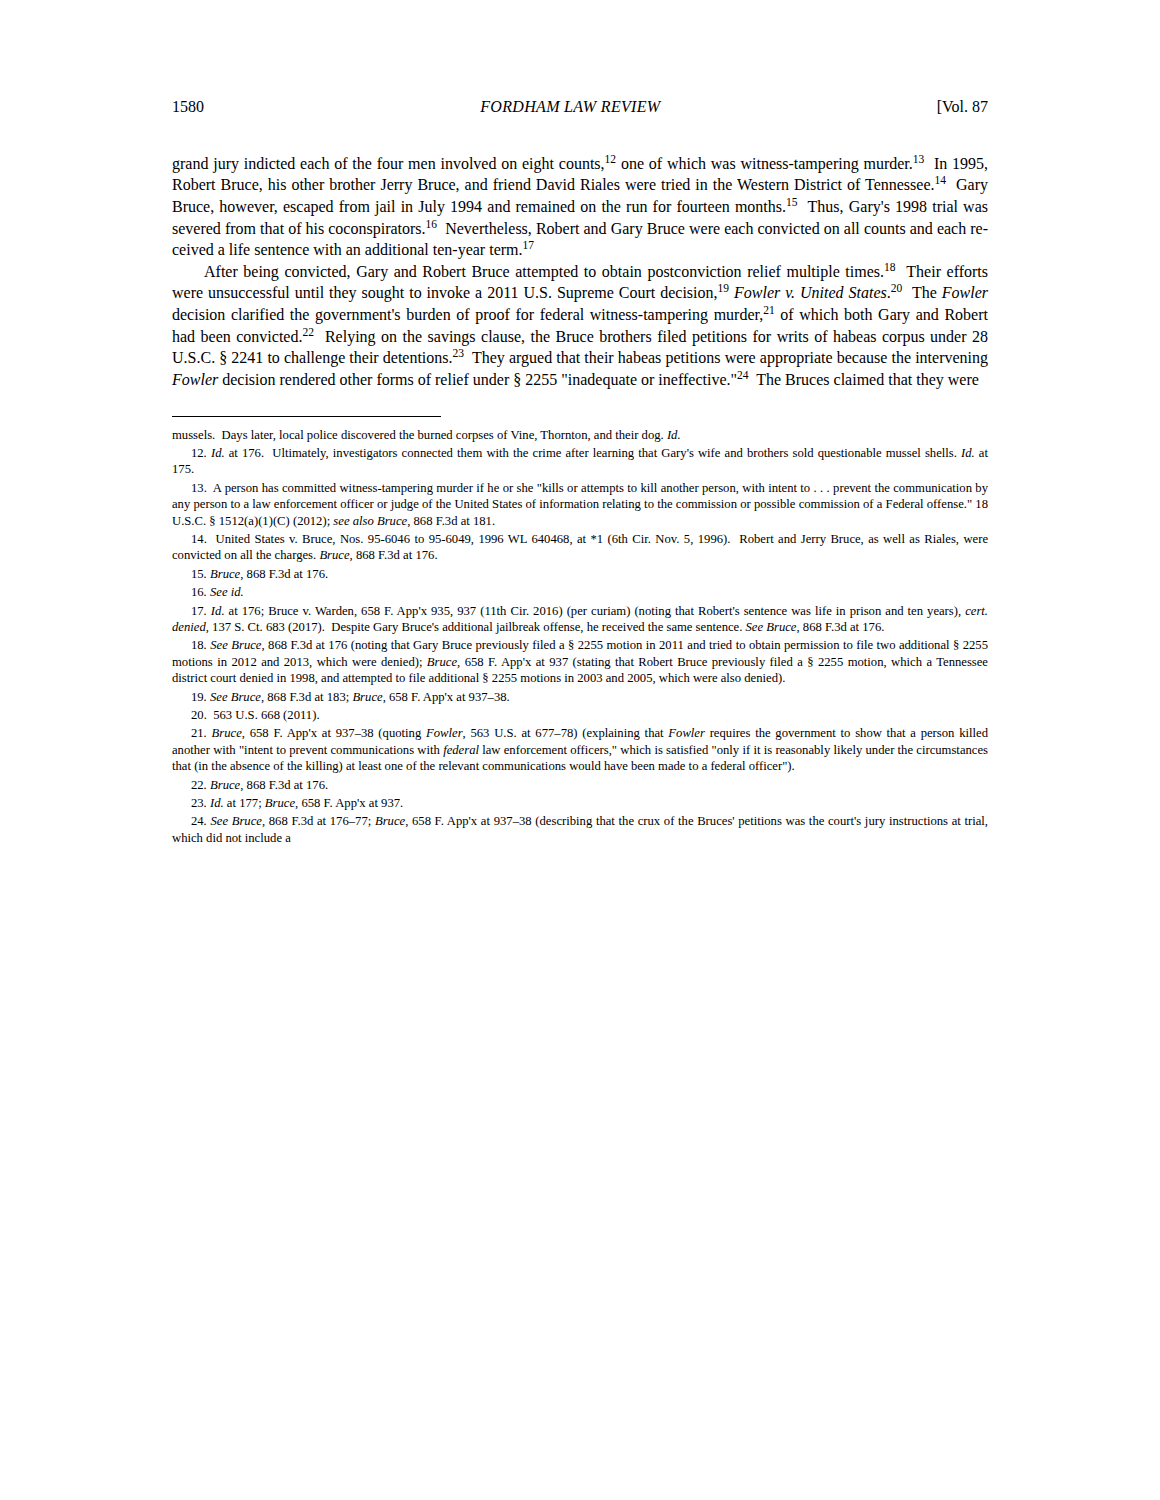1580 FORDHAM LAW REVIEW [Vol. 87
grand jury indicted each of the four men involved on eight counts,12 one of which was witness-tampering murder.13 In 1995, Robert Bruce, his other brother Jerry Bruce, and friend David Riales were tried in the Western District of Tennessee.14 Gary Bruce, however, escaped from jail in July 1994 and remained on the run for fourteen months.15 Thus, Gary's 1998 trial was severed from that of his coconspirators.16 Nevertheless, Robert and Gary Bruce were each convicted on all counts and each received a life sentence with an additional ten-year term.17
After being convicted, Gary and Robert Bruce attempted to obtain postconviction relief multiple times.18 Their efforts were unsuccessful until they sought to invoke a 2011 U.S. Supreme Court decision,19 Fowler v. United States.20 The Fowler decision clarified the government's burden of proof for federal witness-tampering murder,21 of which both Gary and Robert had been convicted.22 Relying on the savings clause, the Bruce brothers filed petitions for writs of habeas corpus under 28 U.S.C. § 2241 to challenge their detentions.23 They argued that their habeas petitions were appropriate because the intervening Fowler decision rendered other forms of relief under § 2255 "inadequate or ineffective."24 The Bruces claimed that they were
mussels. Days later, local police discovered the burned corpses of Vine, Thornton, and their dog. Id.
12. Id. at 176. Ultimately, investigators connected them with the crime after learning that Gary's wife and brothers sold questionable mussel shells. Id. at 175.
13. A person has committed witness-tampering murder if he or she "kills or attempts to kill another person, with intent to . . . prevent the communication by any person to a law enforcement officer or judge of the United States of information relating to the commission or possible commission of a Federal offense." 18 U.S.C. § 1512(a)(1)(C) (2012); see also Bruce, 868 F.3d at 181.
14. United States v. Bruce, Nos. 95-6046 to 95-6049, 1996 WL 640468, at *1 (6th Cir. Nov. 5, 1996). Robert and Jerry Bruce, as well as Riales, were convicted on all the charges. Bruce, 868 F.3d at 176.
15. Bruce, 868 F.3d at 176.
16. See id.
17. Id. at 176; Bruce v. Warden, 658 F. App'x 935, 937 (11th Cir. 2016) (per curiam) (noting that Robert's sentence was life in prison and ten years), cert. denied, 137 S. Ct. 683 (2017). Despite Gary Bruce's additional jailbreak offense, he received the same sentence. See Bruce, 868 F.3d at 176.
18. See Bruce, 868 F.3d at 176 (noting that Gary Bruce previously filed a § 2255 motion in 2011 and tried to obtain permission to file two additional § 2255 motions in 2012 and 2013, which were denied); Bruce, 658 F. App'x at 937 (stating that Robert Bruce previously filed a § 2255 motion, which a Tennessee district court denied in 1998, and attempted to file additional § 2255 motions in 2003 and 2005, which were also denied).
19. See Bruce, 868 F.3d at 183; Bruce, 658 F. App'x at 937–38.
20. 563 U.S. 668 (2011).
21. Bruce, 658 F. App'x at 937–38 (quoting Fowler, 563 U.S. at 677–78) (explaining that Fowler requires the government to show that a person killed another with "intent to prevent communications with federal law enforcement officers," which is satisfied "only if it is reasonably likely under the circumstances that (in the absence of the killing) at least one of the relevant communications would have been made to a federal officer").
22. Bruce, 868 F.3d at 176.
23. Id. at 177; Bruce, 658 F. App'x at 937.
24. See Bruce, 868 F.3d at 176–77; Bruce, 658 F. App'x at 937–38 (describing that the crux of the Bruces' petitions was the court's jury instructions at trial, which did not include a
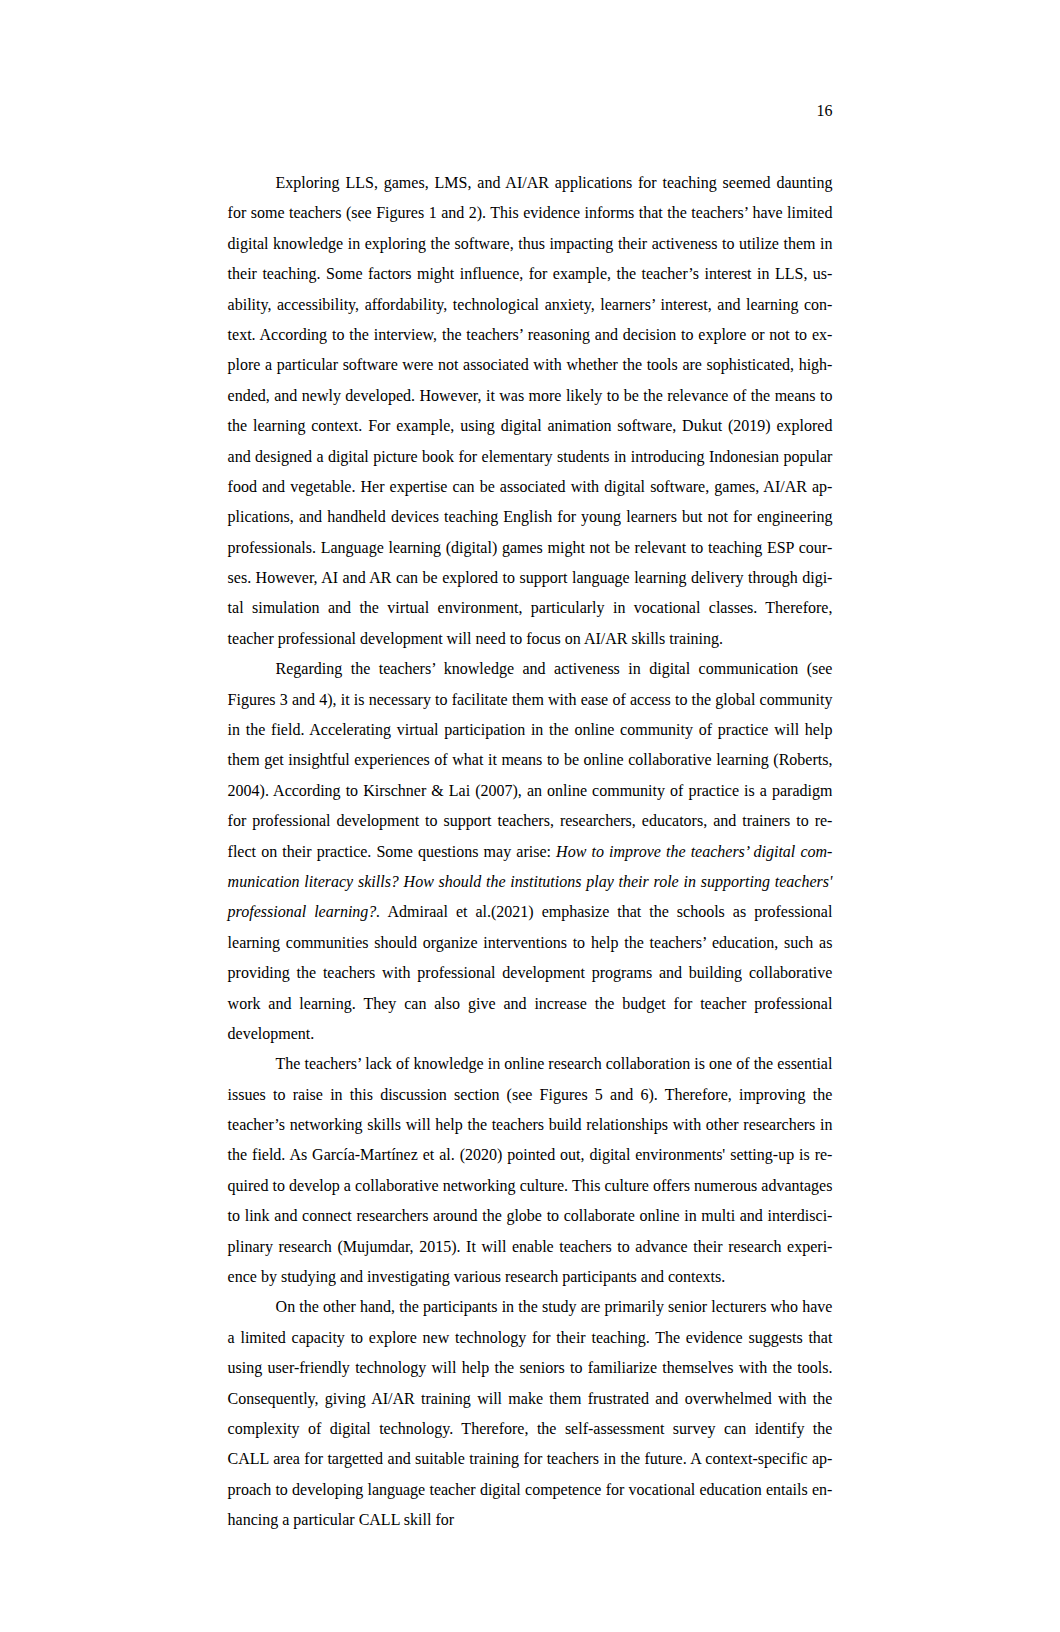16
Exploring LLS, games, LMS, and AI/AR applications for teaching seemed daunting for some teachers (see Figures 1 and 2). This evidence informs that the teachers’ have limited digital knowledge in exploring the software, thus impacting their activeness to utilize them in their teaching. Some factors might influence, for example, the teacher’s interest in LLS, usability, accessibility, affordability, technological anxiety, learners’ interest, and learning context. According to the interview, the teachers’ reasoning and decision to explore or not to explore a particular software were not associated with whether the tools are sophisticated, high-ended, and newly developed. However, it was more likely to be the relevance of the means to the learning context. For example, using digital animation software, Dukut (2019) explored and designed a digital picture book for elementary students in introducing Indonesian popular food and vegetable. Her expertise can be associated with digital software, games, AI/AR applications, and handheld devices teaching English for young learners but not for engineering professionals. Language learning (digital) games might not be relevant to teaching ESP courses. However, AI and AR can be explored to support language learning delivery through digital simulation and the virtual environment, particularly in vocational classes. Therefore, teacher professional development will need to focus on AI/AR skills training.
Regarding the teachers’ knowledge and activeness in digital communication (see Figures 3 and 4), it is necessary to facilitate them with ease of access to the global community in the field. Accelerating virtual participation in the online community of practice will help them get insightful experiences of what it means to be online collaborative learning (Roberts, 2004). According to Kirschner & Lai (2007), an online community of practice is a paradigm for professional development to support teachers, researchers, educators, and trainers to reflect on their practice. Some questions may arise: How to improve the teachers’ digital communication literacy skills? How should the institutions play their role in supporting teachers' professional learning?. Admiraal et al.(2021) emphasize that the schools as professional learning communities should organize interventions to help the teachers’ education, such as providing the teachers with professional development programs and building collaborative work and learning. They can also give and increase the budget for teacher professional development.
The teachers’ lack of knowledge in online research collaboration is one of the essential issues to raise in this discussion section (see Figures 5 and 6). Therefore, improving the teacher’s networking skills will help the teachers build relationships with other researchers in the field. As García-Martínez et al. (2020) pointed out, digital environments' setting-up is required to develop a collaborative networking culture. This culture offers numerous advantages to link and connect researchers around the globe to collaborate online in multi and interdisciplinary research (Mujumdar, 2015). It will enable teachers to advance their research experience by studying and investigating various research participants and contexts.
On the other hand, the participants in the study are primarily senior lecturers who have a limited capacity to explore new technology for their teaching. The evidence suggests that using user-friendly technology will help the seniors to familiarize themselves with the tools. Consequently, giving AI/AR training will make them frustrated and overwhelmed with the complexity of digital technology. Therefore, the self-assessment survey can identify the CALL area for targetted and suitable training for teachers in the future. A context-specific approach to developing language teacher digital competence for vocational education entails enhancing a particular CALL skill for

Task statement: Please copy out the entries above exactly as they appear, but skip their images.

Your response:
1580 FORDHAM LAW REVIEW [Vol. 87
grand jury indicted each of the four men involved on eight counts,12 one of which was witness-tampering murder.13 In 1995, Robert Bruce, his other brother Jerry Bruce, and friend David Riales were tried in the Western District of Tennessee.14 Gary Bruce, however, escaped from jail in July 1994 and remained on the run for fourteen months.15 Thus, Gary's 1998 trial was severed from that of his coconspirators.16 Nevertheless, Robert and Gary Bruce were each convicted on all counts and each received a life sentence with an additional ten-year term.17
After being convicted, Gary and Robert Bruce attempted to obtain postconviction relief multiple times.18 Their efforts were unsuccessful until they sought to invoke a 2011 U.S. Supreme Court decision,19 Fowler v. United States.20 The Fowler decision clarified the government's burden of proof for federal witness-tampering murder,21 of which both Gary and Robert had been convicted.22 Relying on the savings clause, the Bruce brothers filed petitions for writs of habeas corpus under 28 U.S.C. § 2241 to challenge their detentions.23 They argued that their habeas petitions were appropriate because the intervening Fowler decision rendered other forms of relief under § 2255 "inadequate or ineffective."24 The Bruces claimed that they were
mussels. Days later, local police discovered the burned corpses of Vine, Thornton, and their dog. Id.
12. Id. at 176. Ultimately, investigators connected them with the crime after learning that Gary's wife and brothers sold questionable mussel shells. Id. at 175.
13. A person has committed witness-tampering murder if he or she "kills or attempts to kill another person, with intent to . . . prevent the communication by any person to a law enforcement officer or judge of the United States of information relating to the commission or possible commission of a Federal offense." 18 U.S.C. § 1512(a)(1)(C) (2012); see also Bruce, 868 F.3d at 181.
14. United States v. Bruce, Nos. 95-6046 to 95-6049, 1996 WL 640468, at *1 (6th Cir. Nov. 5, 1996). Robert and Jerry Bruce, as well as Riales, were convicted on all the charges. Bruce, 868 F.3d at 176.
15. Bruce, 868 F.3d at 176.
16. See id.
17. Id. at 176; Bruce v. Warden, 658 F. App'x 935, 937 (11th Cir. 2016) (per curiam) (noting that Robert's sentence was life in prison and ten years), cert. denied, 137 S. Ct. 683 (2017). Despite Gary Bruce's additional jailbreak offense, he received the same sentence. See Bruce, 868 F.3d at 176.
18. See Bruce, 868 F.3d at 176 (noting that Gary Bruce previously filed a § 2255 motion in 2011 and tried to obtain permission to file two additional § 2255 motions in 2012 and 2013, which were denied); Bruce, 658 F. App'x at 937 (stating that Robert Bruce previously filed a § 2255 motion, which a Tennessee district court denied in 1998, and attempted to file additional § 2255 motions in 2003 and 2005, which were also denied).
19. See Bruce, 868 F.3d at 183; Bruce, 658 F. App'x at 937–38.
20. 563 U.S. 668 (2011).
21. Bruce, 658 F. App'x at 937–38 (quoting Fowler, 563 U.S. at 677–78) (explaining that Fowler requires the government to show that a person killed another with "intent to prevent communications with federal law enforcement officers," which is satisfied "only if it is reasonably likely under the circumstances that (in the absence of the killing) at least one of the relevant communications would have been made to a federal officer").
22. Bruce, 868 F.3d at 176.
23. Id. at 177; Bruce, 658 F. App'x at 937.
24. See Bruce, 868 F.3d at 176–77; Bruce, 658 F. App'x at 937–38 (describing that the crux of the Bruces' petitions was the court's jury instructions at trial, which did not include a
16
Exploring LLS, games, LMS, and AI/AR applications for teaching seemed daunting for some teachers (see Figures 1 and 2). This evidence informs that the teachers’ have limited digital knowledge in exploring the software, thus impacting their activeness to utilize them in their teaching. Some factors might influence, for example, the teacher’s interest in LLS, usability, accessibility, affordability, technological anxiety, learners’ interest, and learning context. According to the interview, the teachers’ reasoning and decision to explore or not to explore a particular software were not associated with whether the tools are sophisticated, high-ended, and newly developed. However, it was more likely to be the relevance of the means to the learning context. For example, using digital animation software, Dukut (2019) explored and designed a digital picture book for elementary students in introducing Indonesian popular food and vegetable. Her expertise can be associated with digital software, games, AI/AR applications, and handheld devices teaching English for young learners but not for engineering professionals. Language learning (digital) games might not be relevant to teaching ESP courses. However, AI and AR can be explored to support language learning delivery through digital simulation and the virtual environment, particularly in vocational classes. Therefore, teacher professional development will need to focus on AI/AR skills training.
Regarding the teachers’ knowledge and activeness in digital communication (see Figures 3 and 4), it is necessary to facilitate them with ease of access to the global community in the field. Accelerating virtual participation in the online community of practice will help them get insightful experiences of what it means to be online collaborative learning (Roberts, 2004). According to Kirschner & Lai (2007), an online community of practice is a paradigm for professional development to support teachers, researchers, educators, and trainers to reflect on their practice. Some questions may arise: How to improve the teachers’ digital communication literacy skills? How should the institutions play their role in supporting teachers' professional learning?. Admiraal et al.(2021) emphasize that the schools as professional learning communities should organize interventions to help the teachers’ education, such as providing the teachers with professional development programs and building collaborative work and learning. They can also give and increase the budget for teacher professional development.
The teachers’ lack of knowledge in online research collaboration is one of the essential issues to raise in this discussion section (see Figures 5 and 6). Therefore, improving the teacher’s networking skills will help the teachers build relationships with other researchers in the field. As García-Martínez et al. (2020) pointed out, digital environments' setting-up is required to develop a collaborative networking culture. This culture offers numerous advantages to link and connect researchers around the globe to collaborate online in multi and interdisciplinary research (Mujumdar, 2015). It will enable teachers to advance their research experience by studying and investigating various research participants and contexts.
On the other hand, the participants in the study are primarily senior lecturers who have a limited capacity to explore new technology for their teaching. The evidence suggests that using user-friendly technology will help the seniors to familiarize themselves with the tools. Consequently, giving AI/AR training will make them frustrated and overwhelmed with the complexity of digital technology. Therefore, the self-assessment survey can identify the CALL area for targetted and suitable training for teachers in the future. A context-specific approach to developing language teacher digital competence for vocational education entails enhancing a particular CALL skill for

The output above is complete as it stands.